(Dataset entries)
****************

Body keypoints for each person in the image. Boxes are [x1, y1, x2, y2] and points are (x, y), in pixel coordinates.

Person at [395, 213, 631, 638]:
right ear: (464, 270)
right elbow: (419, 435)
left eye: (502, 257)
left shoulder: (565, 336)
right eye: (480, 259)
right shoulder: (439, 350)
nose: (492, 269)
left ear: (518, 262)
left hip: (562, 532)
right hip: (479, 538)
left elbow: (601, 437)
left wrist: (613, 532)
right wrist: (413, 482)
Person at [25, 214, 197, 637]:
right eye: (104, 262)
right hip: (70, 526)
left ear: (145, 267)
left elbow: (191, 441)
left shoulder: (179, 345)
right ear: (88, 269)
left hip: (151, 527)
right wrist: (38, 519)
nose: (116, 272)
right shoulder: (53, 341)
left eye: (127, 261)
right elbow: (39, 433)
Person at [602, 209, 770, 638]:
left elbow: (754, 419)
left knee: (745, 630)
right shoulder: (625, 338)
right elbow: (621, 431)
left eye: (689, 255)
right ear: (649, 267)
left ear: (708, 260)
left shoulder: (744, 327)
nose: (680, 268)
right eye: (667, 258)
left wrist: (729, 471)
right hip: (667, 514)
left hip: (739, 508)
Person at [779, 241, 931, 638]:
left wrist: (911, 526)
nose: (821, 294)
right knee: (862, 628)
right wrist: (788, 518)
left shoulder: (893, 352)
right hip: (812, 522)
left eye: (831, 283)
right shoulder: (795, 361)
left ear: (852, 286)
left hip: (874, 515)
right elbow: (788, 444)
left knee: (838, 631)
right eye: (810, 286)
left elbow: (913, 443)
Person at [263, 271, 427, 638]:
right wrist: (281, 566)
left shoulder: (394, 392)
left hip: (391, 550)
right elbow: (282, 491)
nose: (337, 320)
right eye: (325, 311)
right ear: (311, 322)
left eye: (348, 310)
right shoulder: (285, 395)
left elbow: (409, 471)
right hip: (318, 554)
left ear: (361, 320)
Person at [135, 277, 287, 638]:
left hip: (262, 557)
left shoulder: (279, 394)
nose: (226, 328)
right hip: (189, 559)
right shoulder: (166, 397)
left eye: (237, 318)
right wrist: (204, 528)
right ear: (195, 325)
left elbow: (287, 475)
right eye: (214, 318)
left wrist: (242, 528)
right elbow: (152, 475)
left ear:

****************

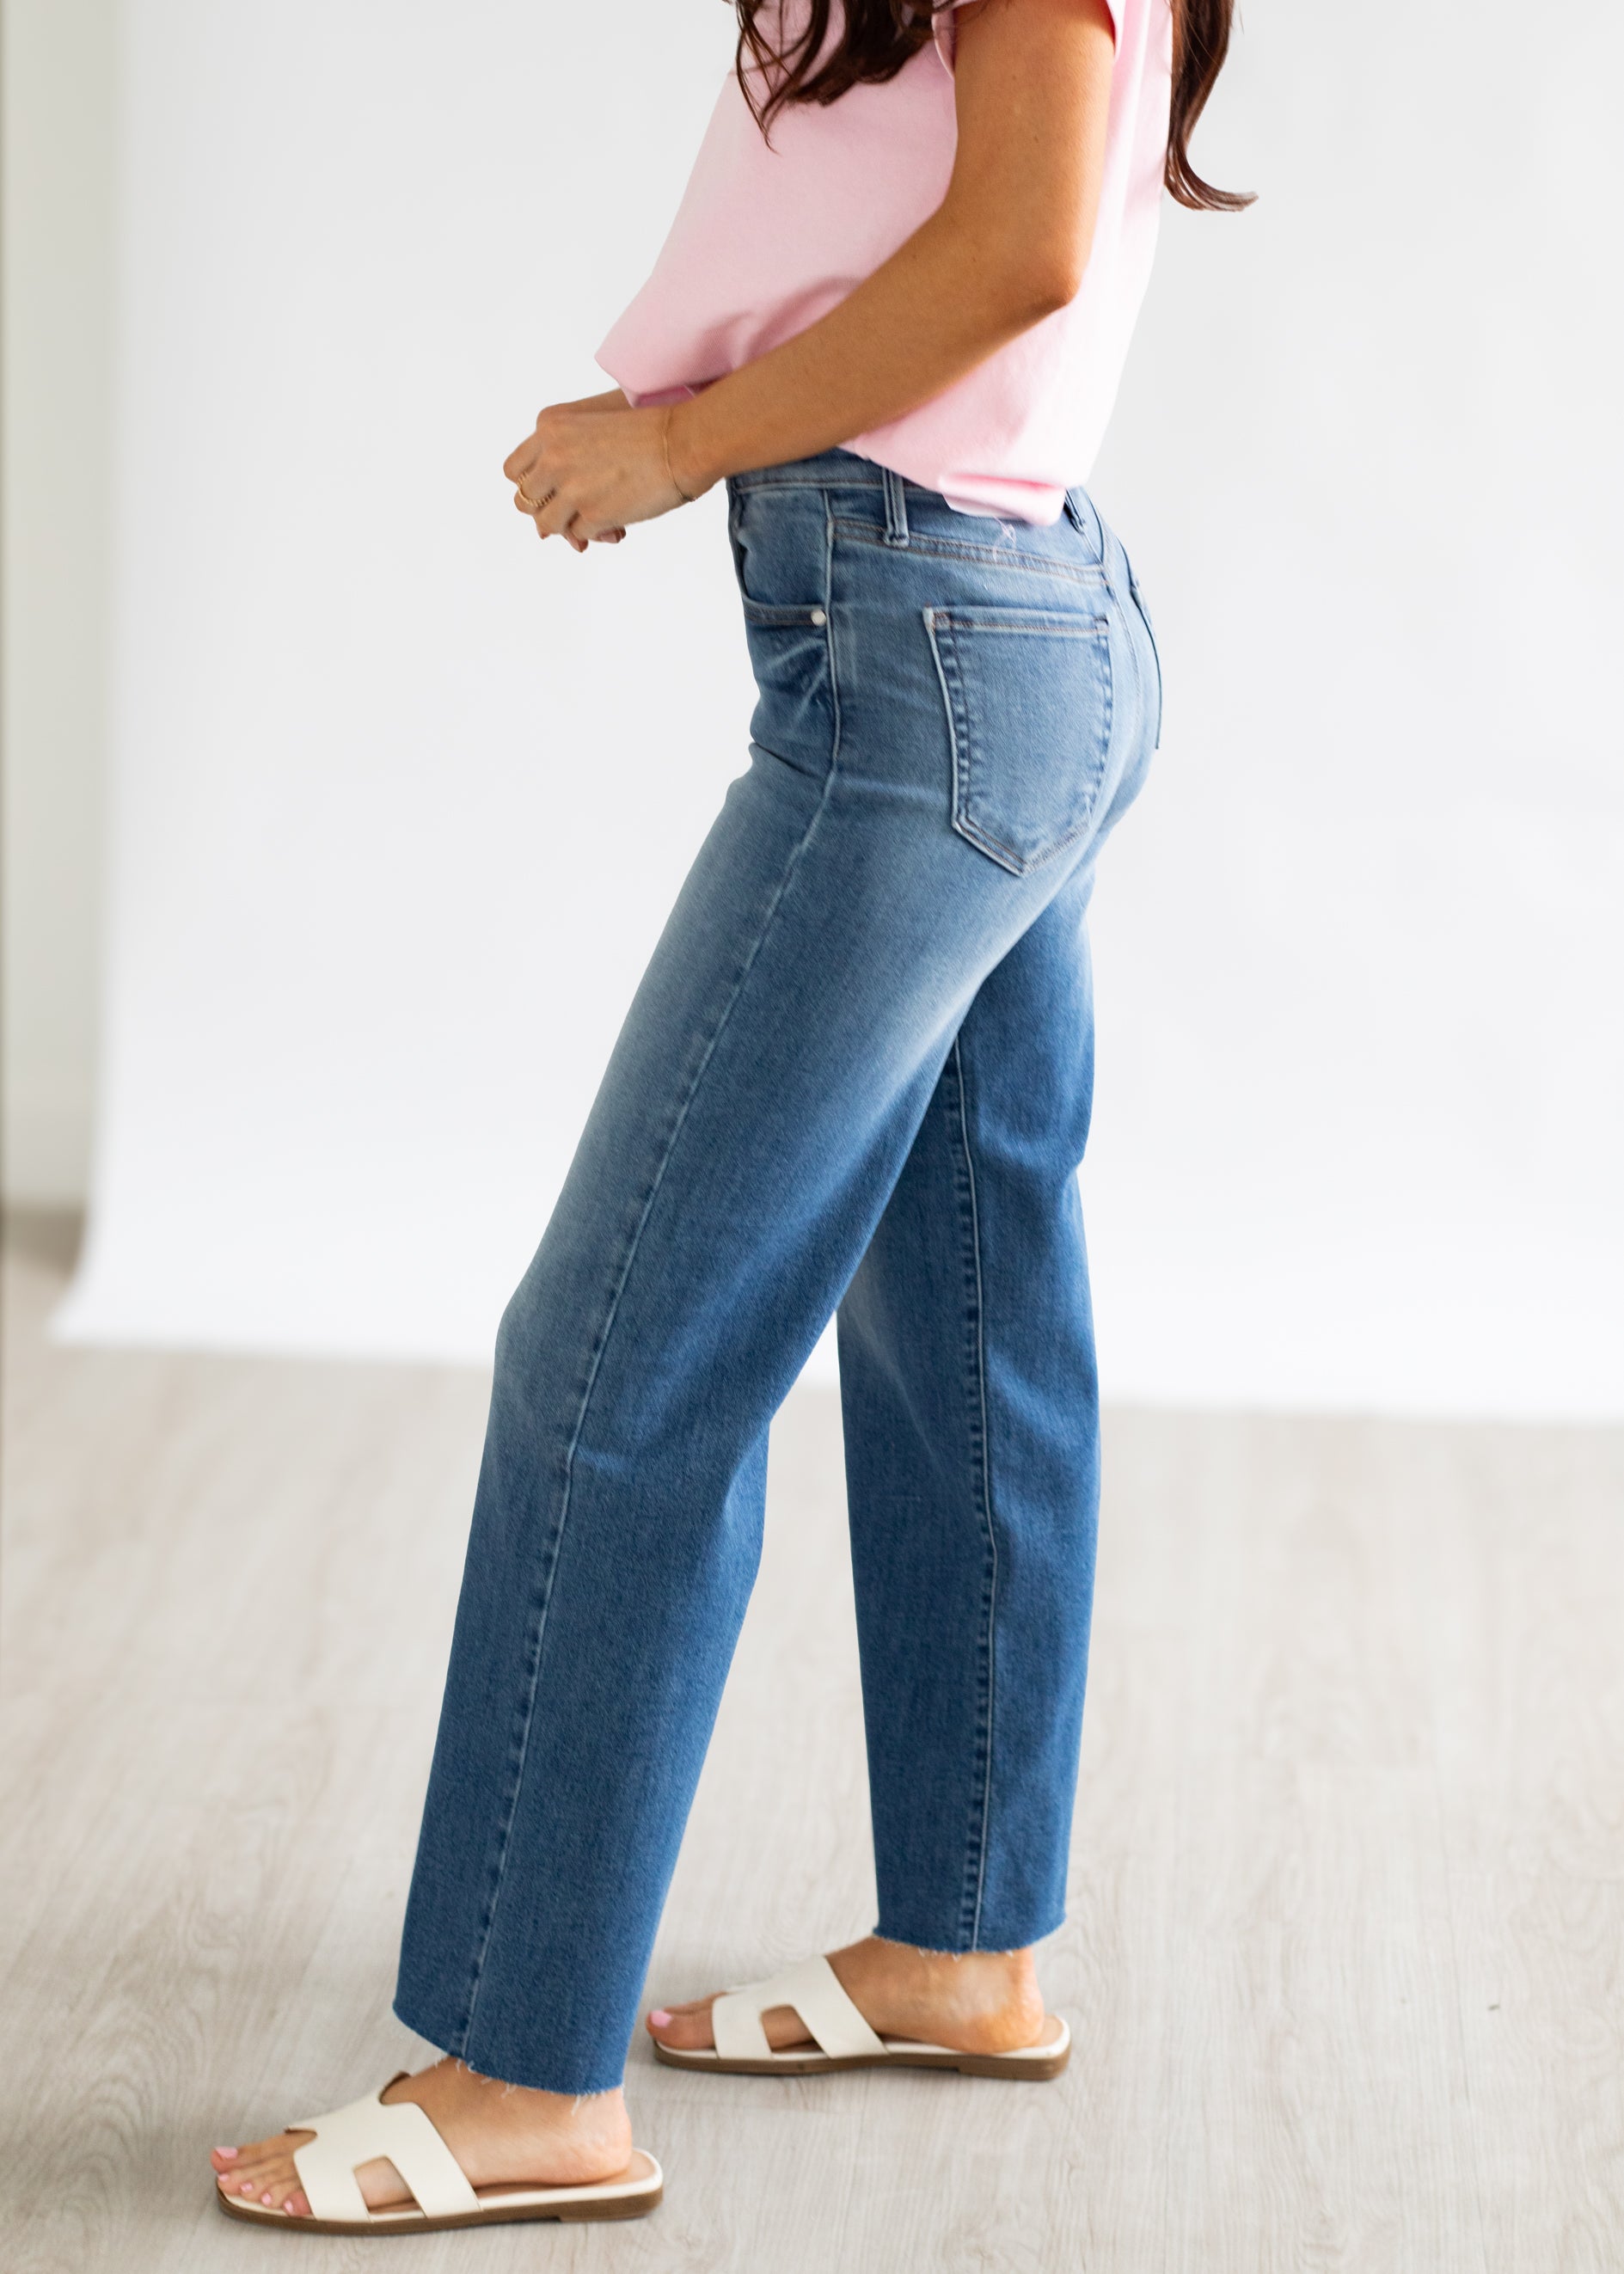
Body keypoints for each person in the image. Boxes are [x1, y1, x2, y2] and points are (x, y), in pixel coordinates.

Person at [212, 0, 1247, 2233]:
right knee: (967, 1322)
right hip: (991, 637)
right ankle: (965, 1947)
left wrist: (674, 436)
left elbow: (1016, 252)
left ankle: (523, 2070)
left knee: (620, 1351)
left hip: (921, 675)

****************

Reproduce exactly the section above that begins at the line containing "right ear: (649, 267)" and ends at the line containing "right wrist: (788, 518)", leaving out all other lines.

SOLUTION TO THIS EXERCISE ->
right ear: (649, 267)
left ear: (708, 260)
left shoulder: (744, 327)
nose: (680, 268)
right eye: (667, 258)
left wrist: (729, 471)
right hip: (667, 514)
left hip: (739, 508)
Person at [779, 241, 931, 638]:
left wrist: (911, 526)
nose: (821, 294)
right knee: (862, 628)
right wrist: (788, 518)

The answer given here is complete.